§ **The task**
Arrange every line from the start of the records down to the line containing "Strong customer instincts." as a numbered list, both ends included and blank lines omitted.

(Stored items)
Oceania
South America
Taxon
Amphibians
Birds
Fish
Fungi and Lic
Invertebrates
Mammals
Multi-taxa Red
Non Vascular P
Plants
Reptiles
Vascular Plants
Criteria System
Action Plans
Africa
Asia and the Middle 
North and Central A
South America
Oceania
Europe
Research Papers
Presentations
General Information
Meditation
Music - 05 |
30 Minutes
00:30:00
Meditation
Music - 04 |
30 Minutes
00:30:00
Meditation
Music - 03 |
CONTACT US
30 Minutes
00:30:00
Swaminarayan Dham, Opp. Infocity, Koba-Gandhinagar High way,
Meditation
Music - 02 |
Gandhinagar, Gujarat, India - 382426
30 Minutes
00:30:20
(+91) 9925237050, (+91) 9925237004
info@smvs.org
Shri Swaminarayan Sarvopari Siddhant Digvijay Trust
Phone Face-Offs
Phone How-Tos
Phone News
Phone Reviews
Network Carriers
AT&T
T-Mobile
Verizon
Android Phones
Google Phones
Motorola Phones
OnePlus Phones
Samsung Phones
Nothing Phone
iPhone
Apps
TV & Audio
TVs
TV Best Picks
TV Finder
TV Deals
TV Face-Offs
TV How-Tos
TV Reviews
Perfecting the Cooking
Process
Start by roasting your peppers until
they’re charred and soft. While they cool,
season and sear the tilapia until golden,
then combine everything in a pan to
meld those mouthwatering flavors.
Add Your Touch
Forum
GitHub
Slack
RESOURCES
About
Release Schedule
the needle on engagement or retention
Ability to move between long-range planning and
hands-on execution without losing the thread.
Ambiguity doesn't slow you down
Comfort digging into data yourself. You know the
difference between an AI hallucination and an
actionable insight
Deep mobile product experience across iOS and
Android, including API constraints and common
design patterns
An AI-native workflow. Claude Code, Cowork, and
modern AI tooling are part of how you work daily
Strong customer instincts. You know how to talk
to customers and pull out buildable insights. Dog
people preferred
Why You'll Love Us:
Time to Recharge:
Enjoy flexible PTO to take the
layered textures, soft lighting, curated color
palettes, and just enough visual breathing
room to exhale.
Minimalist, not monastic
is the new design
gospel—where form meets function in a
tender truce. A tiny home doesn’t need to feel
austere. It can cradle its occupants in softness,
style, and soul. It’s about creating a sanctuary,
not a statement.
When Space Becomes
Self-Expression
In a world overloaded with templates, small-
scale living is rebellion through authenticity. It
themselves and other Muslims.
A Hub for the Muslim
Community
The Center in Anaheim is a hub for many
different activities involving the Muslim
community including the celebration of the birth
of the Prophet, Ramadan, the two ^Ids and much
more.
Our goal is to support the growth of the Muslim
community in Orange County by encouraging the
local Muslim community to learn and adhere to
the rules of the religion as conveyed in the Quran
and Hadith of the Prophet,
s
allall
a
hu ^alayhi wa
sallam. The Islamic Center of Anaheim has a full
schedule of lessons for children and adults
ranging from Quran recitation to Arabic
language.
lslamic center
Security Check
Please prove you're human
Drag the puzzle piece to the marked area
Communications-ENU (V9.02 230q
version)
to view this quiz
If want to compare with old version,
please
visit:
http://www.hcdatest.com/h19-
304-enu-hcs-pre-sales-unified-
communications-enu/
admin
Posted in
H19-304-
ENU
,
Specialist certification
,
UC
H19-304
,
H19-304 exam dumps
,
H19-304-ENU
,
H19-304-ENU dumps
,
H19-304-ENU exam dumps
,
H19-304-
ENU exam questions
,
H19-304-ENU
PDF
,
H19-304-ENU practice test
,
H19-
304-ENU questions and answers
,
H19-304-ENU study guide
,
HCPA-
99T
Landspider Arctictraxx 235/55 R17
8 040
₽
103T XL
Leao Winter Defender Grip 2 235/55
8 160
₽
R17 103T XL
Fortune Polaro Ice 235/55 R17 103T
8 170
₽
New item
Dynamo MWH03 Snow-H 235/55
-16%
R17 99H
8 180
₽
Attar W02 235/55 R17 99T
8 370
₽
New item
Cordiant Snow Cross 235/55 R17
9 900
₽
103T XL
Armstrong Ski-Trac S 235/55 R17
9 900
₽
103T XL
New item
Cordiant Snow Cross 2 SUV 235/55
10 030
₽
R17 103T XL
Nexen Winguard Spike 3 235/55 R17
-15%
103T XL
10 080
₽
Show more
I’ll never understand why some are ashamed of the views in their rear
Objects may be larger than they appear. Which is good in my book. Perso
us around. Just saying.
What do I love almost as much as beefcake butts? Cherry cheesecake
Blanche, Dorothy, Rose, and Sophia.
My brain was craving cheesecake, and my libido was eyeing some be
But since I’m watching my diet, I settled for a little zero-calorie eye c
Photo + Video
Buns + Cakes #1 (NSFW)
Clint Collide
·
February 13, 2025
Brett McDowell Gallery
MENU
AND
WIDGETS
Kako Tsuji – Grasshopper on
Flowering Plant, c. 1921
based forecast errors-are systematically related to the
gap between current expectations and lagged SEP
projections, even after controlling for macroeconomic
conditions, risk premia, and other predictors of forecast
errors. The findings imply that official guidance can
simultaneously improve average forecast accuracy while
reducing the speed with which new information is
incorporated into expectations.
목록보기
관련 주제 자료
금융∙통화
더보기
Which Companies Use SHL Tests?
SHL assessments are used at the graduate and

§ **Answer to this task**
1. Oceania
2. South America
3. Taxon
4. Amphibians
5. Birds
6. Fish
7. Fungi and Lic
8. Invertebrates
9. Mammals
10. Multi-taxa Red
11. Non Vascular P
12. Plants
13. Reptiles
14. Vascular Plants
15. Criteria System
16. Action Plans
17. Africa
18. Asia and the Middle 
19. North and Central A
20. South America
21. Oceania
22. Europe
23. Research Papers
24. Presentations
25. General Information
26. Meditation
27. Music - 05 |
28. 30 Minutes
29. 00:30:00
30. Meditation
31. Music - 04 |
32. 30 Minutes
33. 00:30:00
34. Meditation
35. Music - 03 |
36. CONTACT US
37. 30 Minutes
38. 00:30:00
39. Swaminarayan Dham, Opp. Infocity, Koba-Gandhinagar High way,
40. Meditation
41. Music - 02 |
42. Gandhinagar, Gujarat, India - 382426
43. 30 Minutes
44. 00:30:20
45. (+91) 9925237050, (+91) 9925237004
46. info@smvs.org
47. Shri Swaminarayan Sarvopari Siddhant Digvijay Trust
48. Phone Face-Offs
49. Phone How-Tos
50. Phone News
51. Phone Reviews
52. Network Carriers
53. AT&T
54. T-Mobile
55. Verizon
56. Android Phones
57. Google Phones
58. Motorola Phones
59. OnePlus Phones
60. Samsung Phones
61. Nothing Phone
62. iPhone
63. Apps
64. TV & Audio
65. TVs
66. TV Best Picks
67. TV Finder
68. TV Deals
69. TV Face-Offs
70. TV How-Tos
71. TV Reviews
72. Perfecting the Cooking
73. Process
74. Start by roasting your peppers until
75. they’re charred and soft. While they cool,
76. season and sear the tilapia until golden,
77. then combine everything in a pan to
78. meld those mouthwatering flavors.
79. Add Your Touch
80. Forum
81. GitHub
82. Slack
83. RESOURCES
84. About
85. Release Schedule
86. the needle on engagement or retention
87. Ability to move between long-range planning and
88. hands-on execution without losing the thread.
89. Ambiguity doesn't slow you down
90. Comfort digging into data yourself. You know the
91. difference between an AI hallucination and an
92. actionable insight
93. Deep mobile product experience across iOS and
94. Android, including API constraints and common
95. design patterns
96. An AI-native workflow. Claude Code, Cowork, and
97. modern AI tooling are part of how you work daily
98. Strong customer instincts. You know how to talk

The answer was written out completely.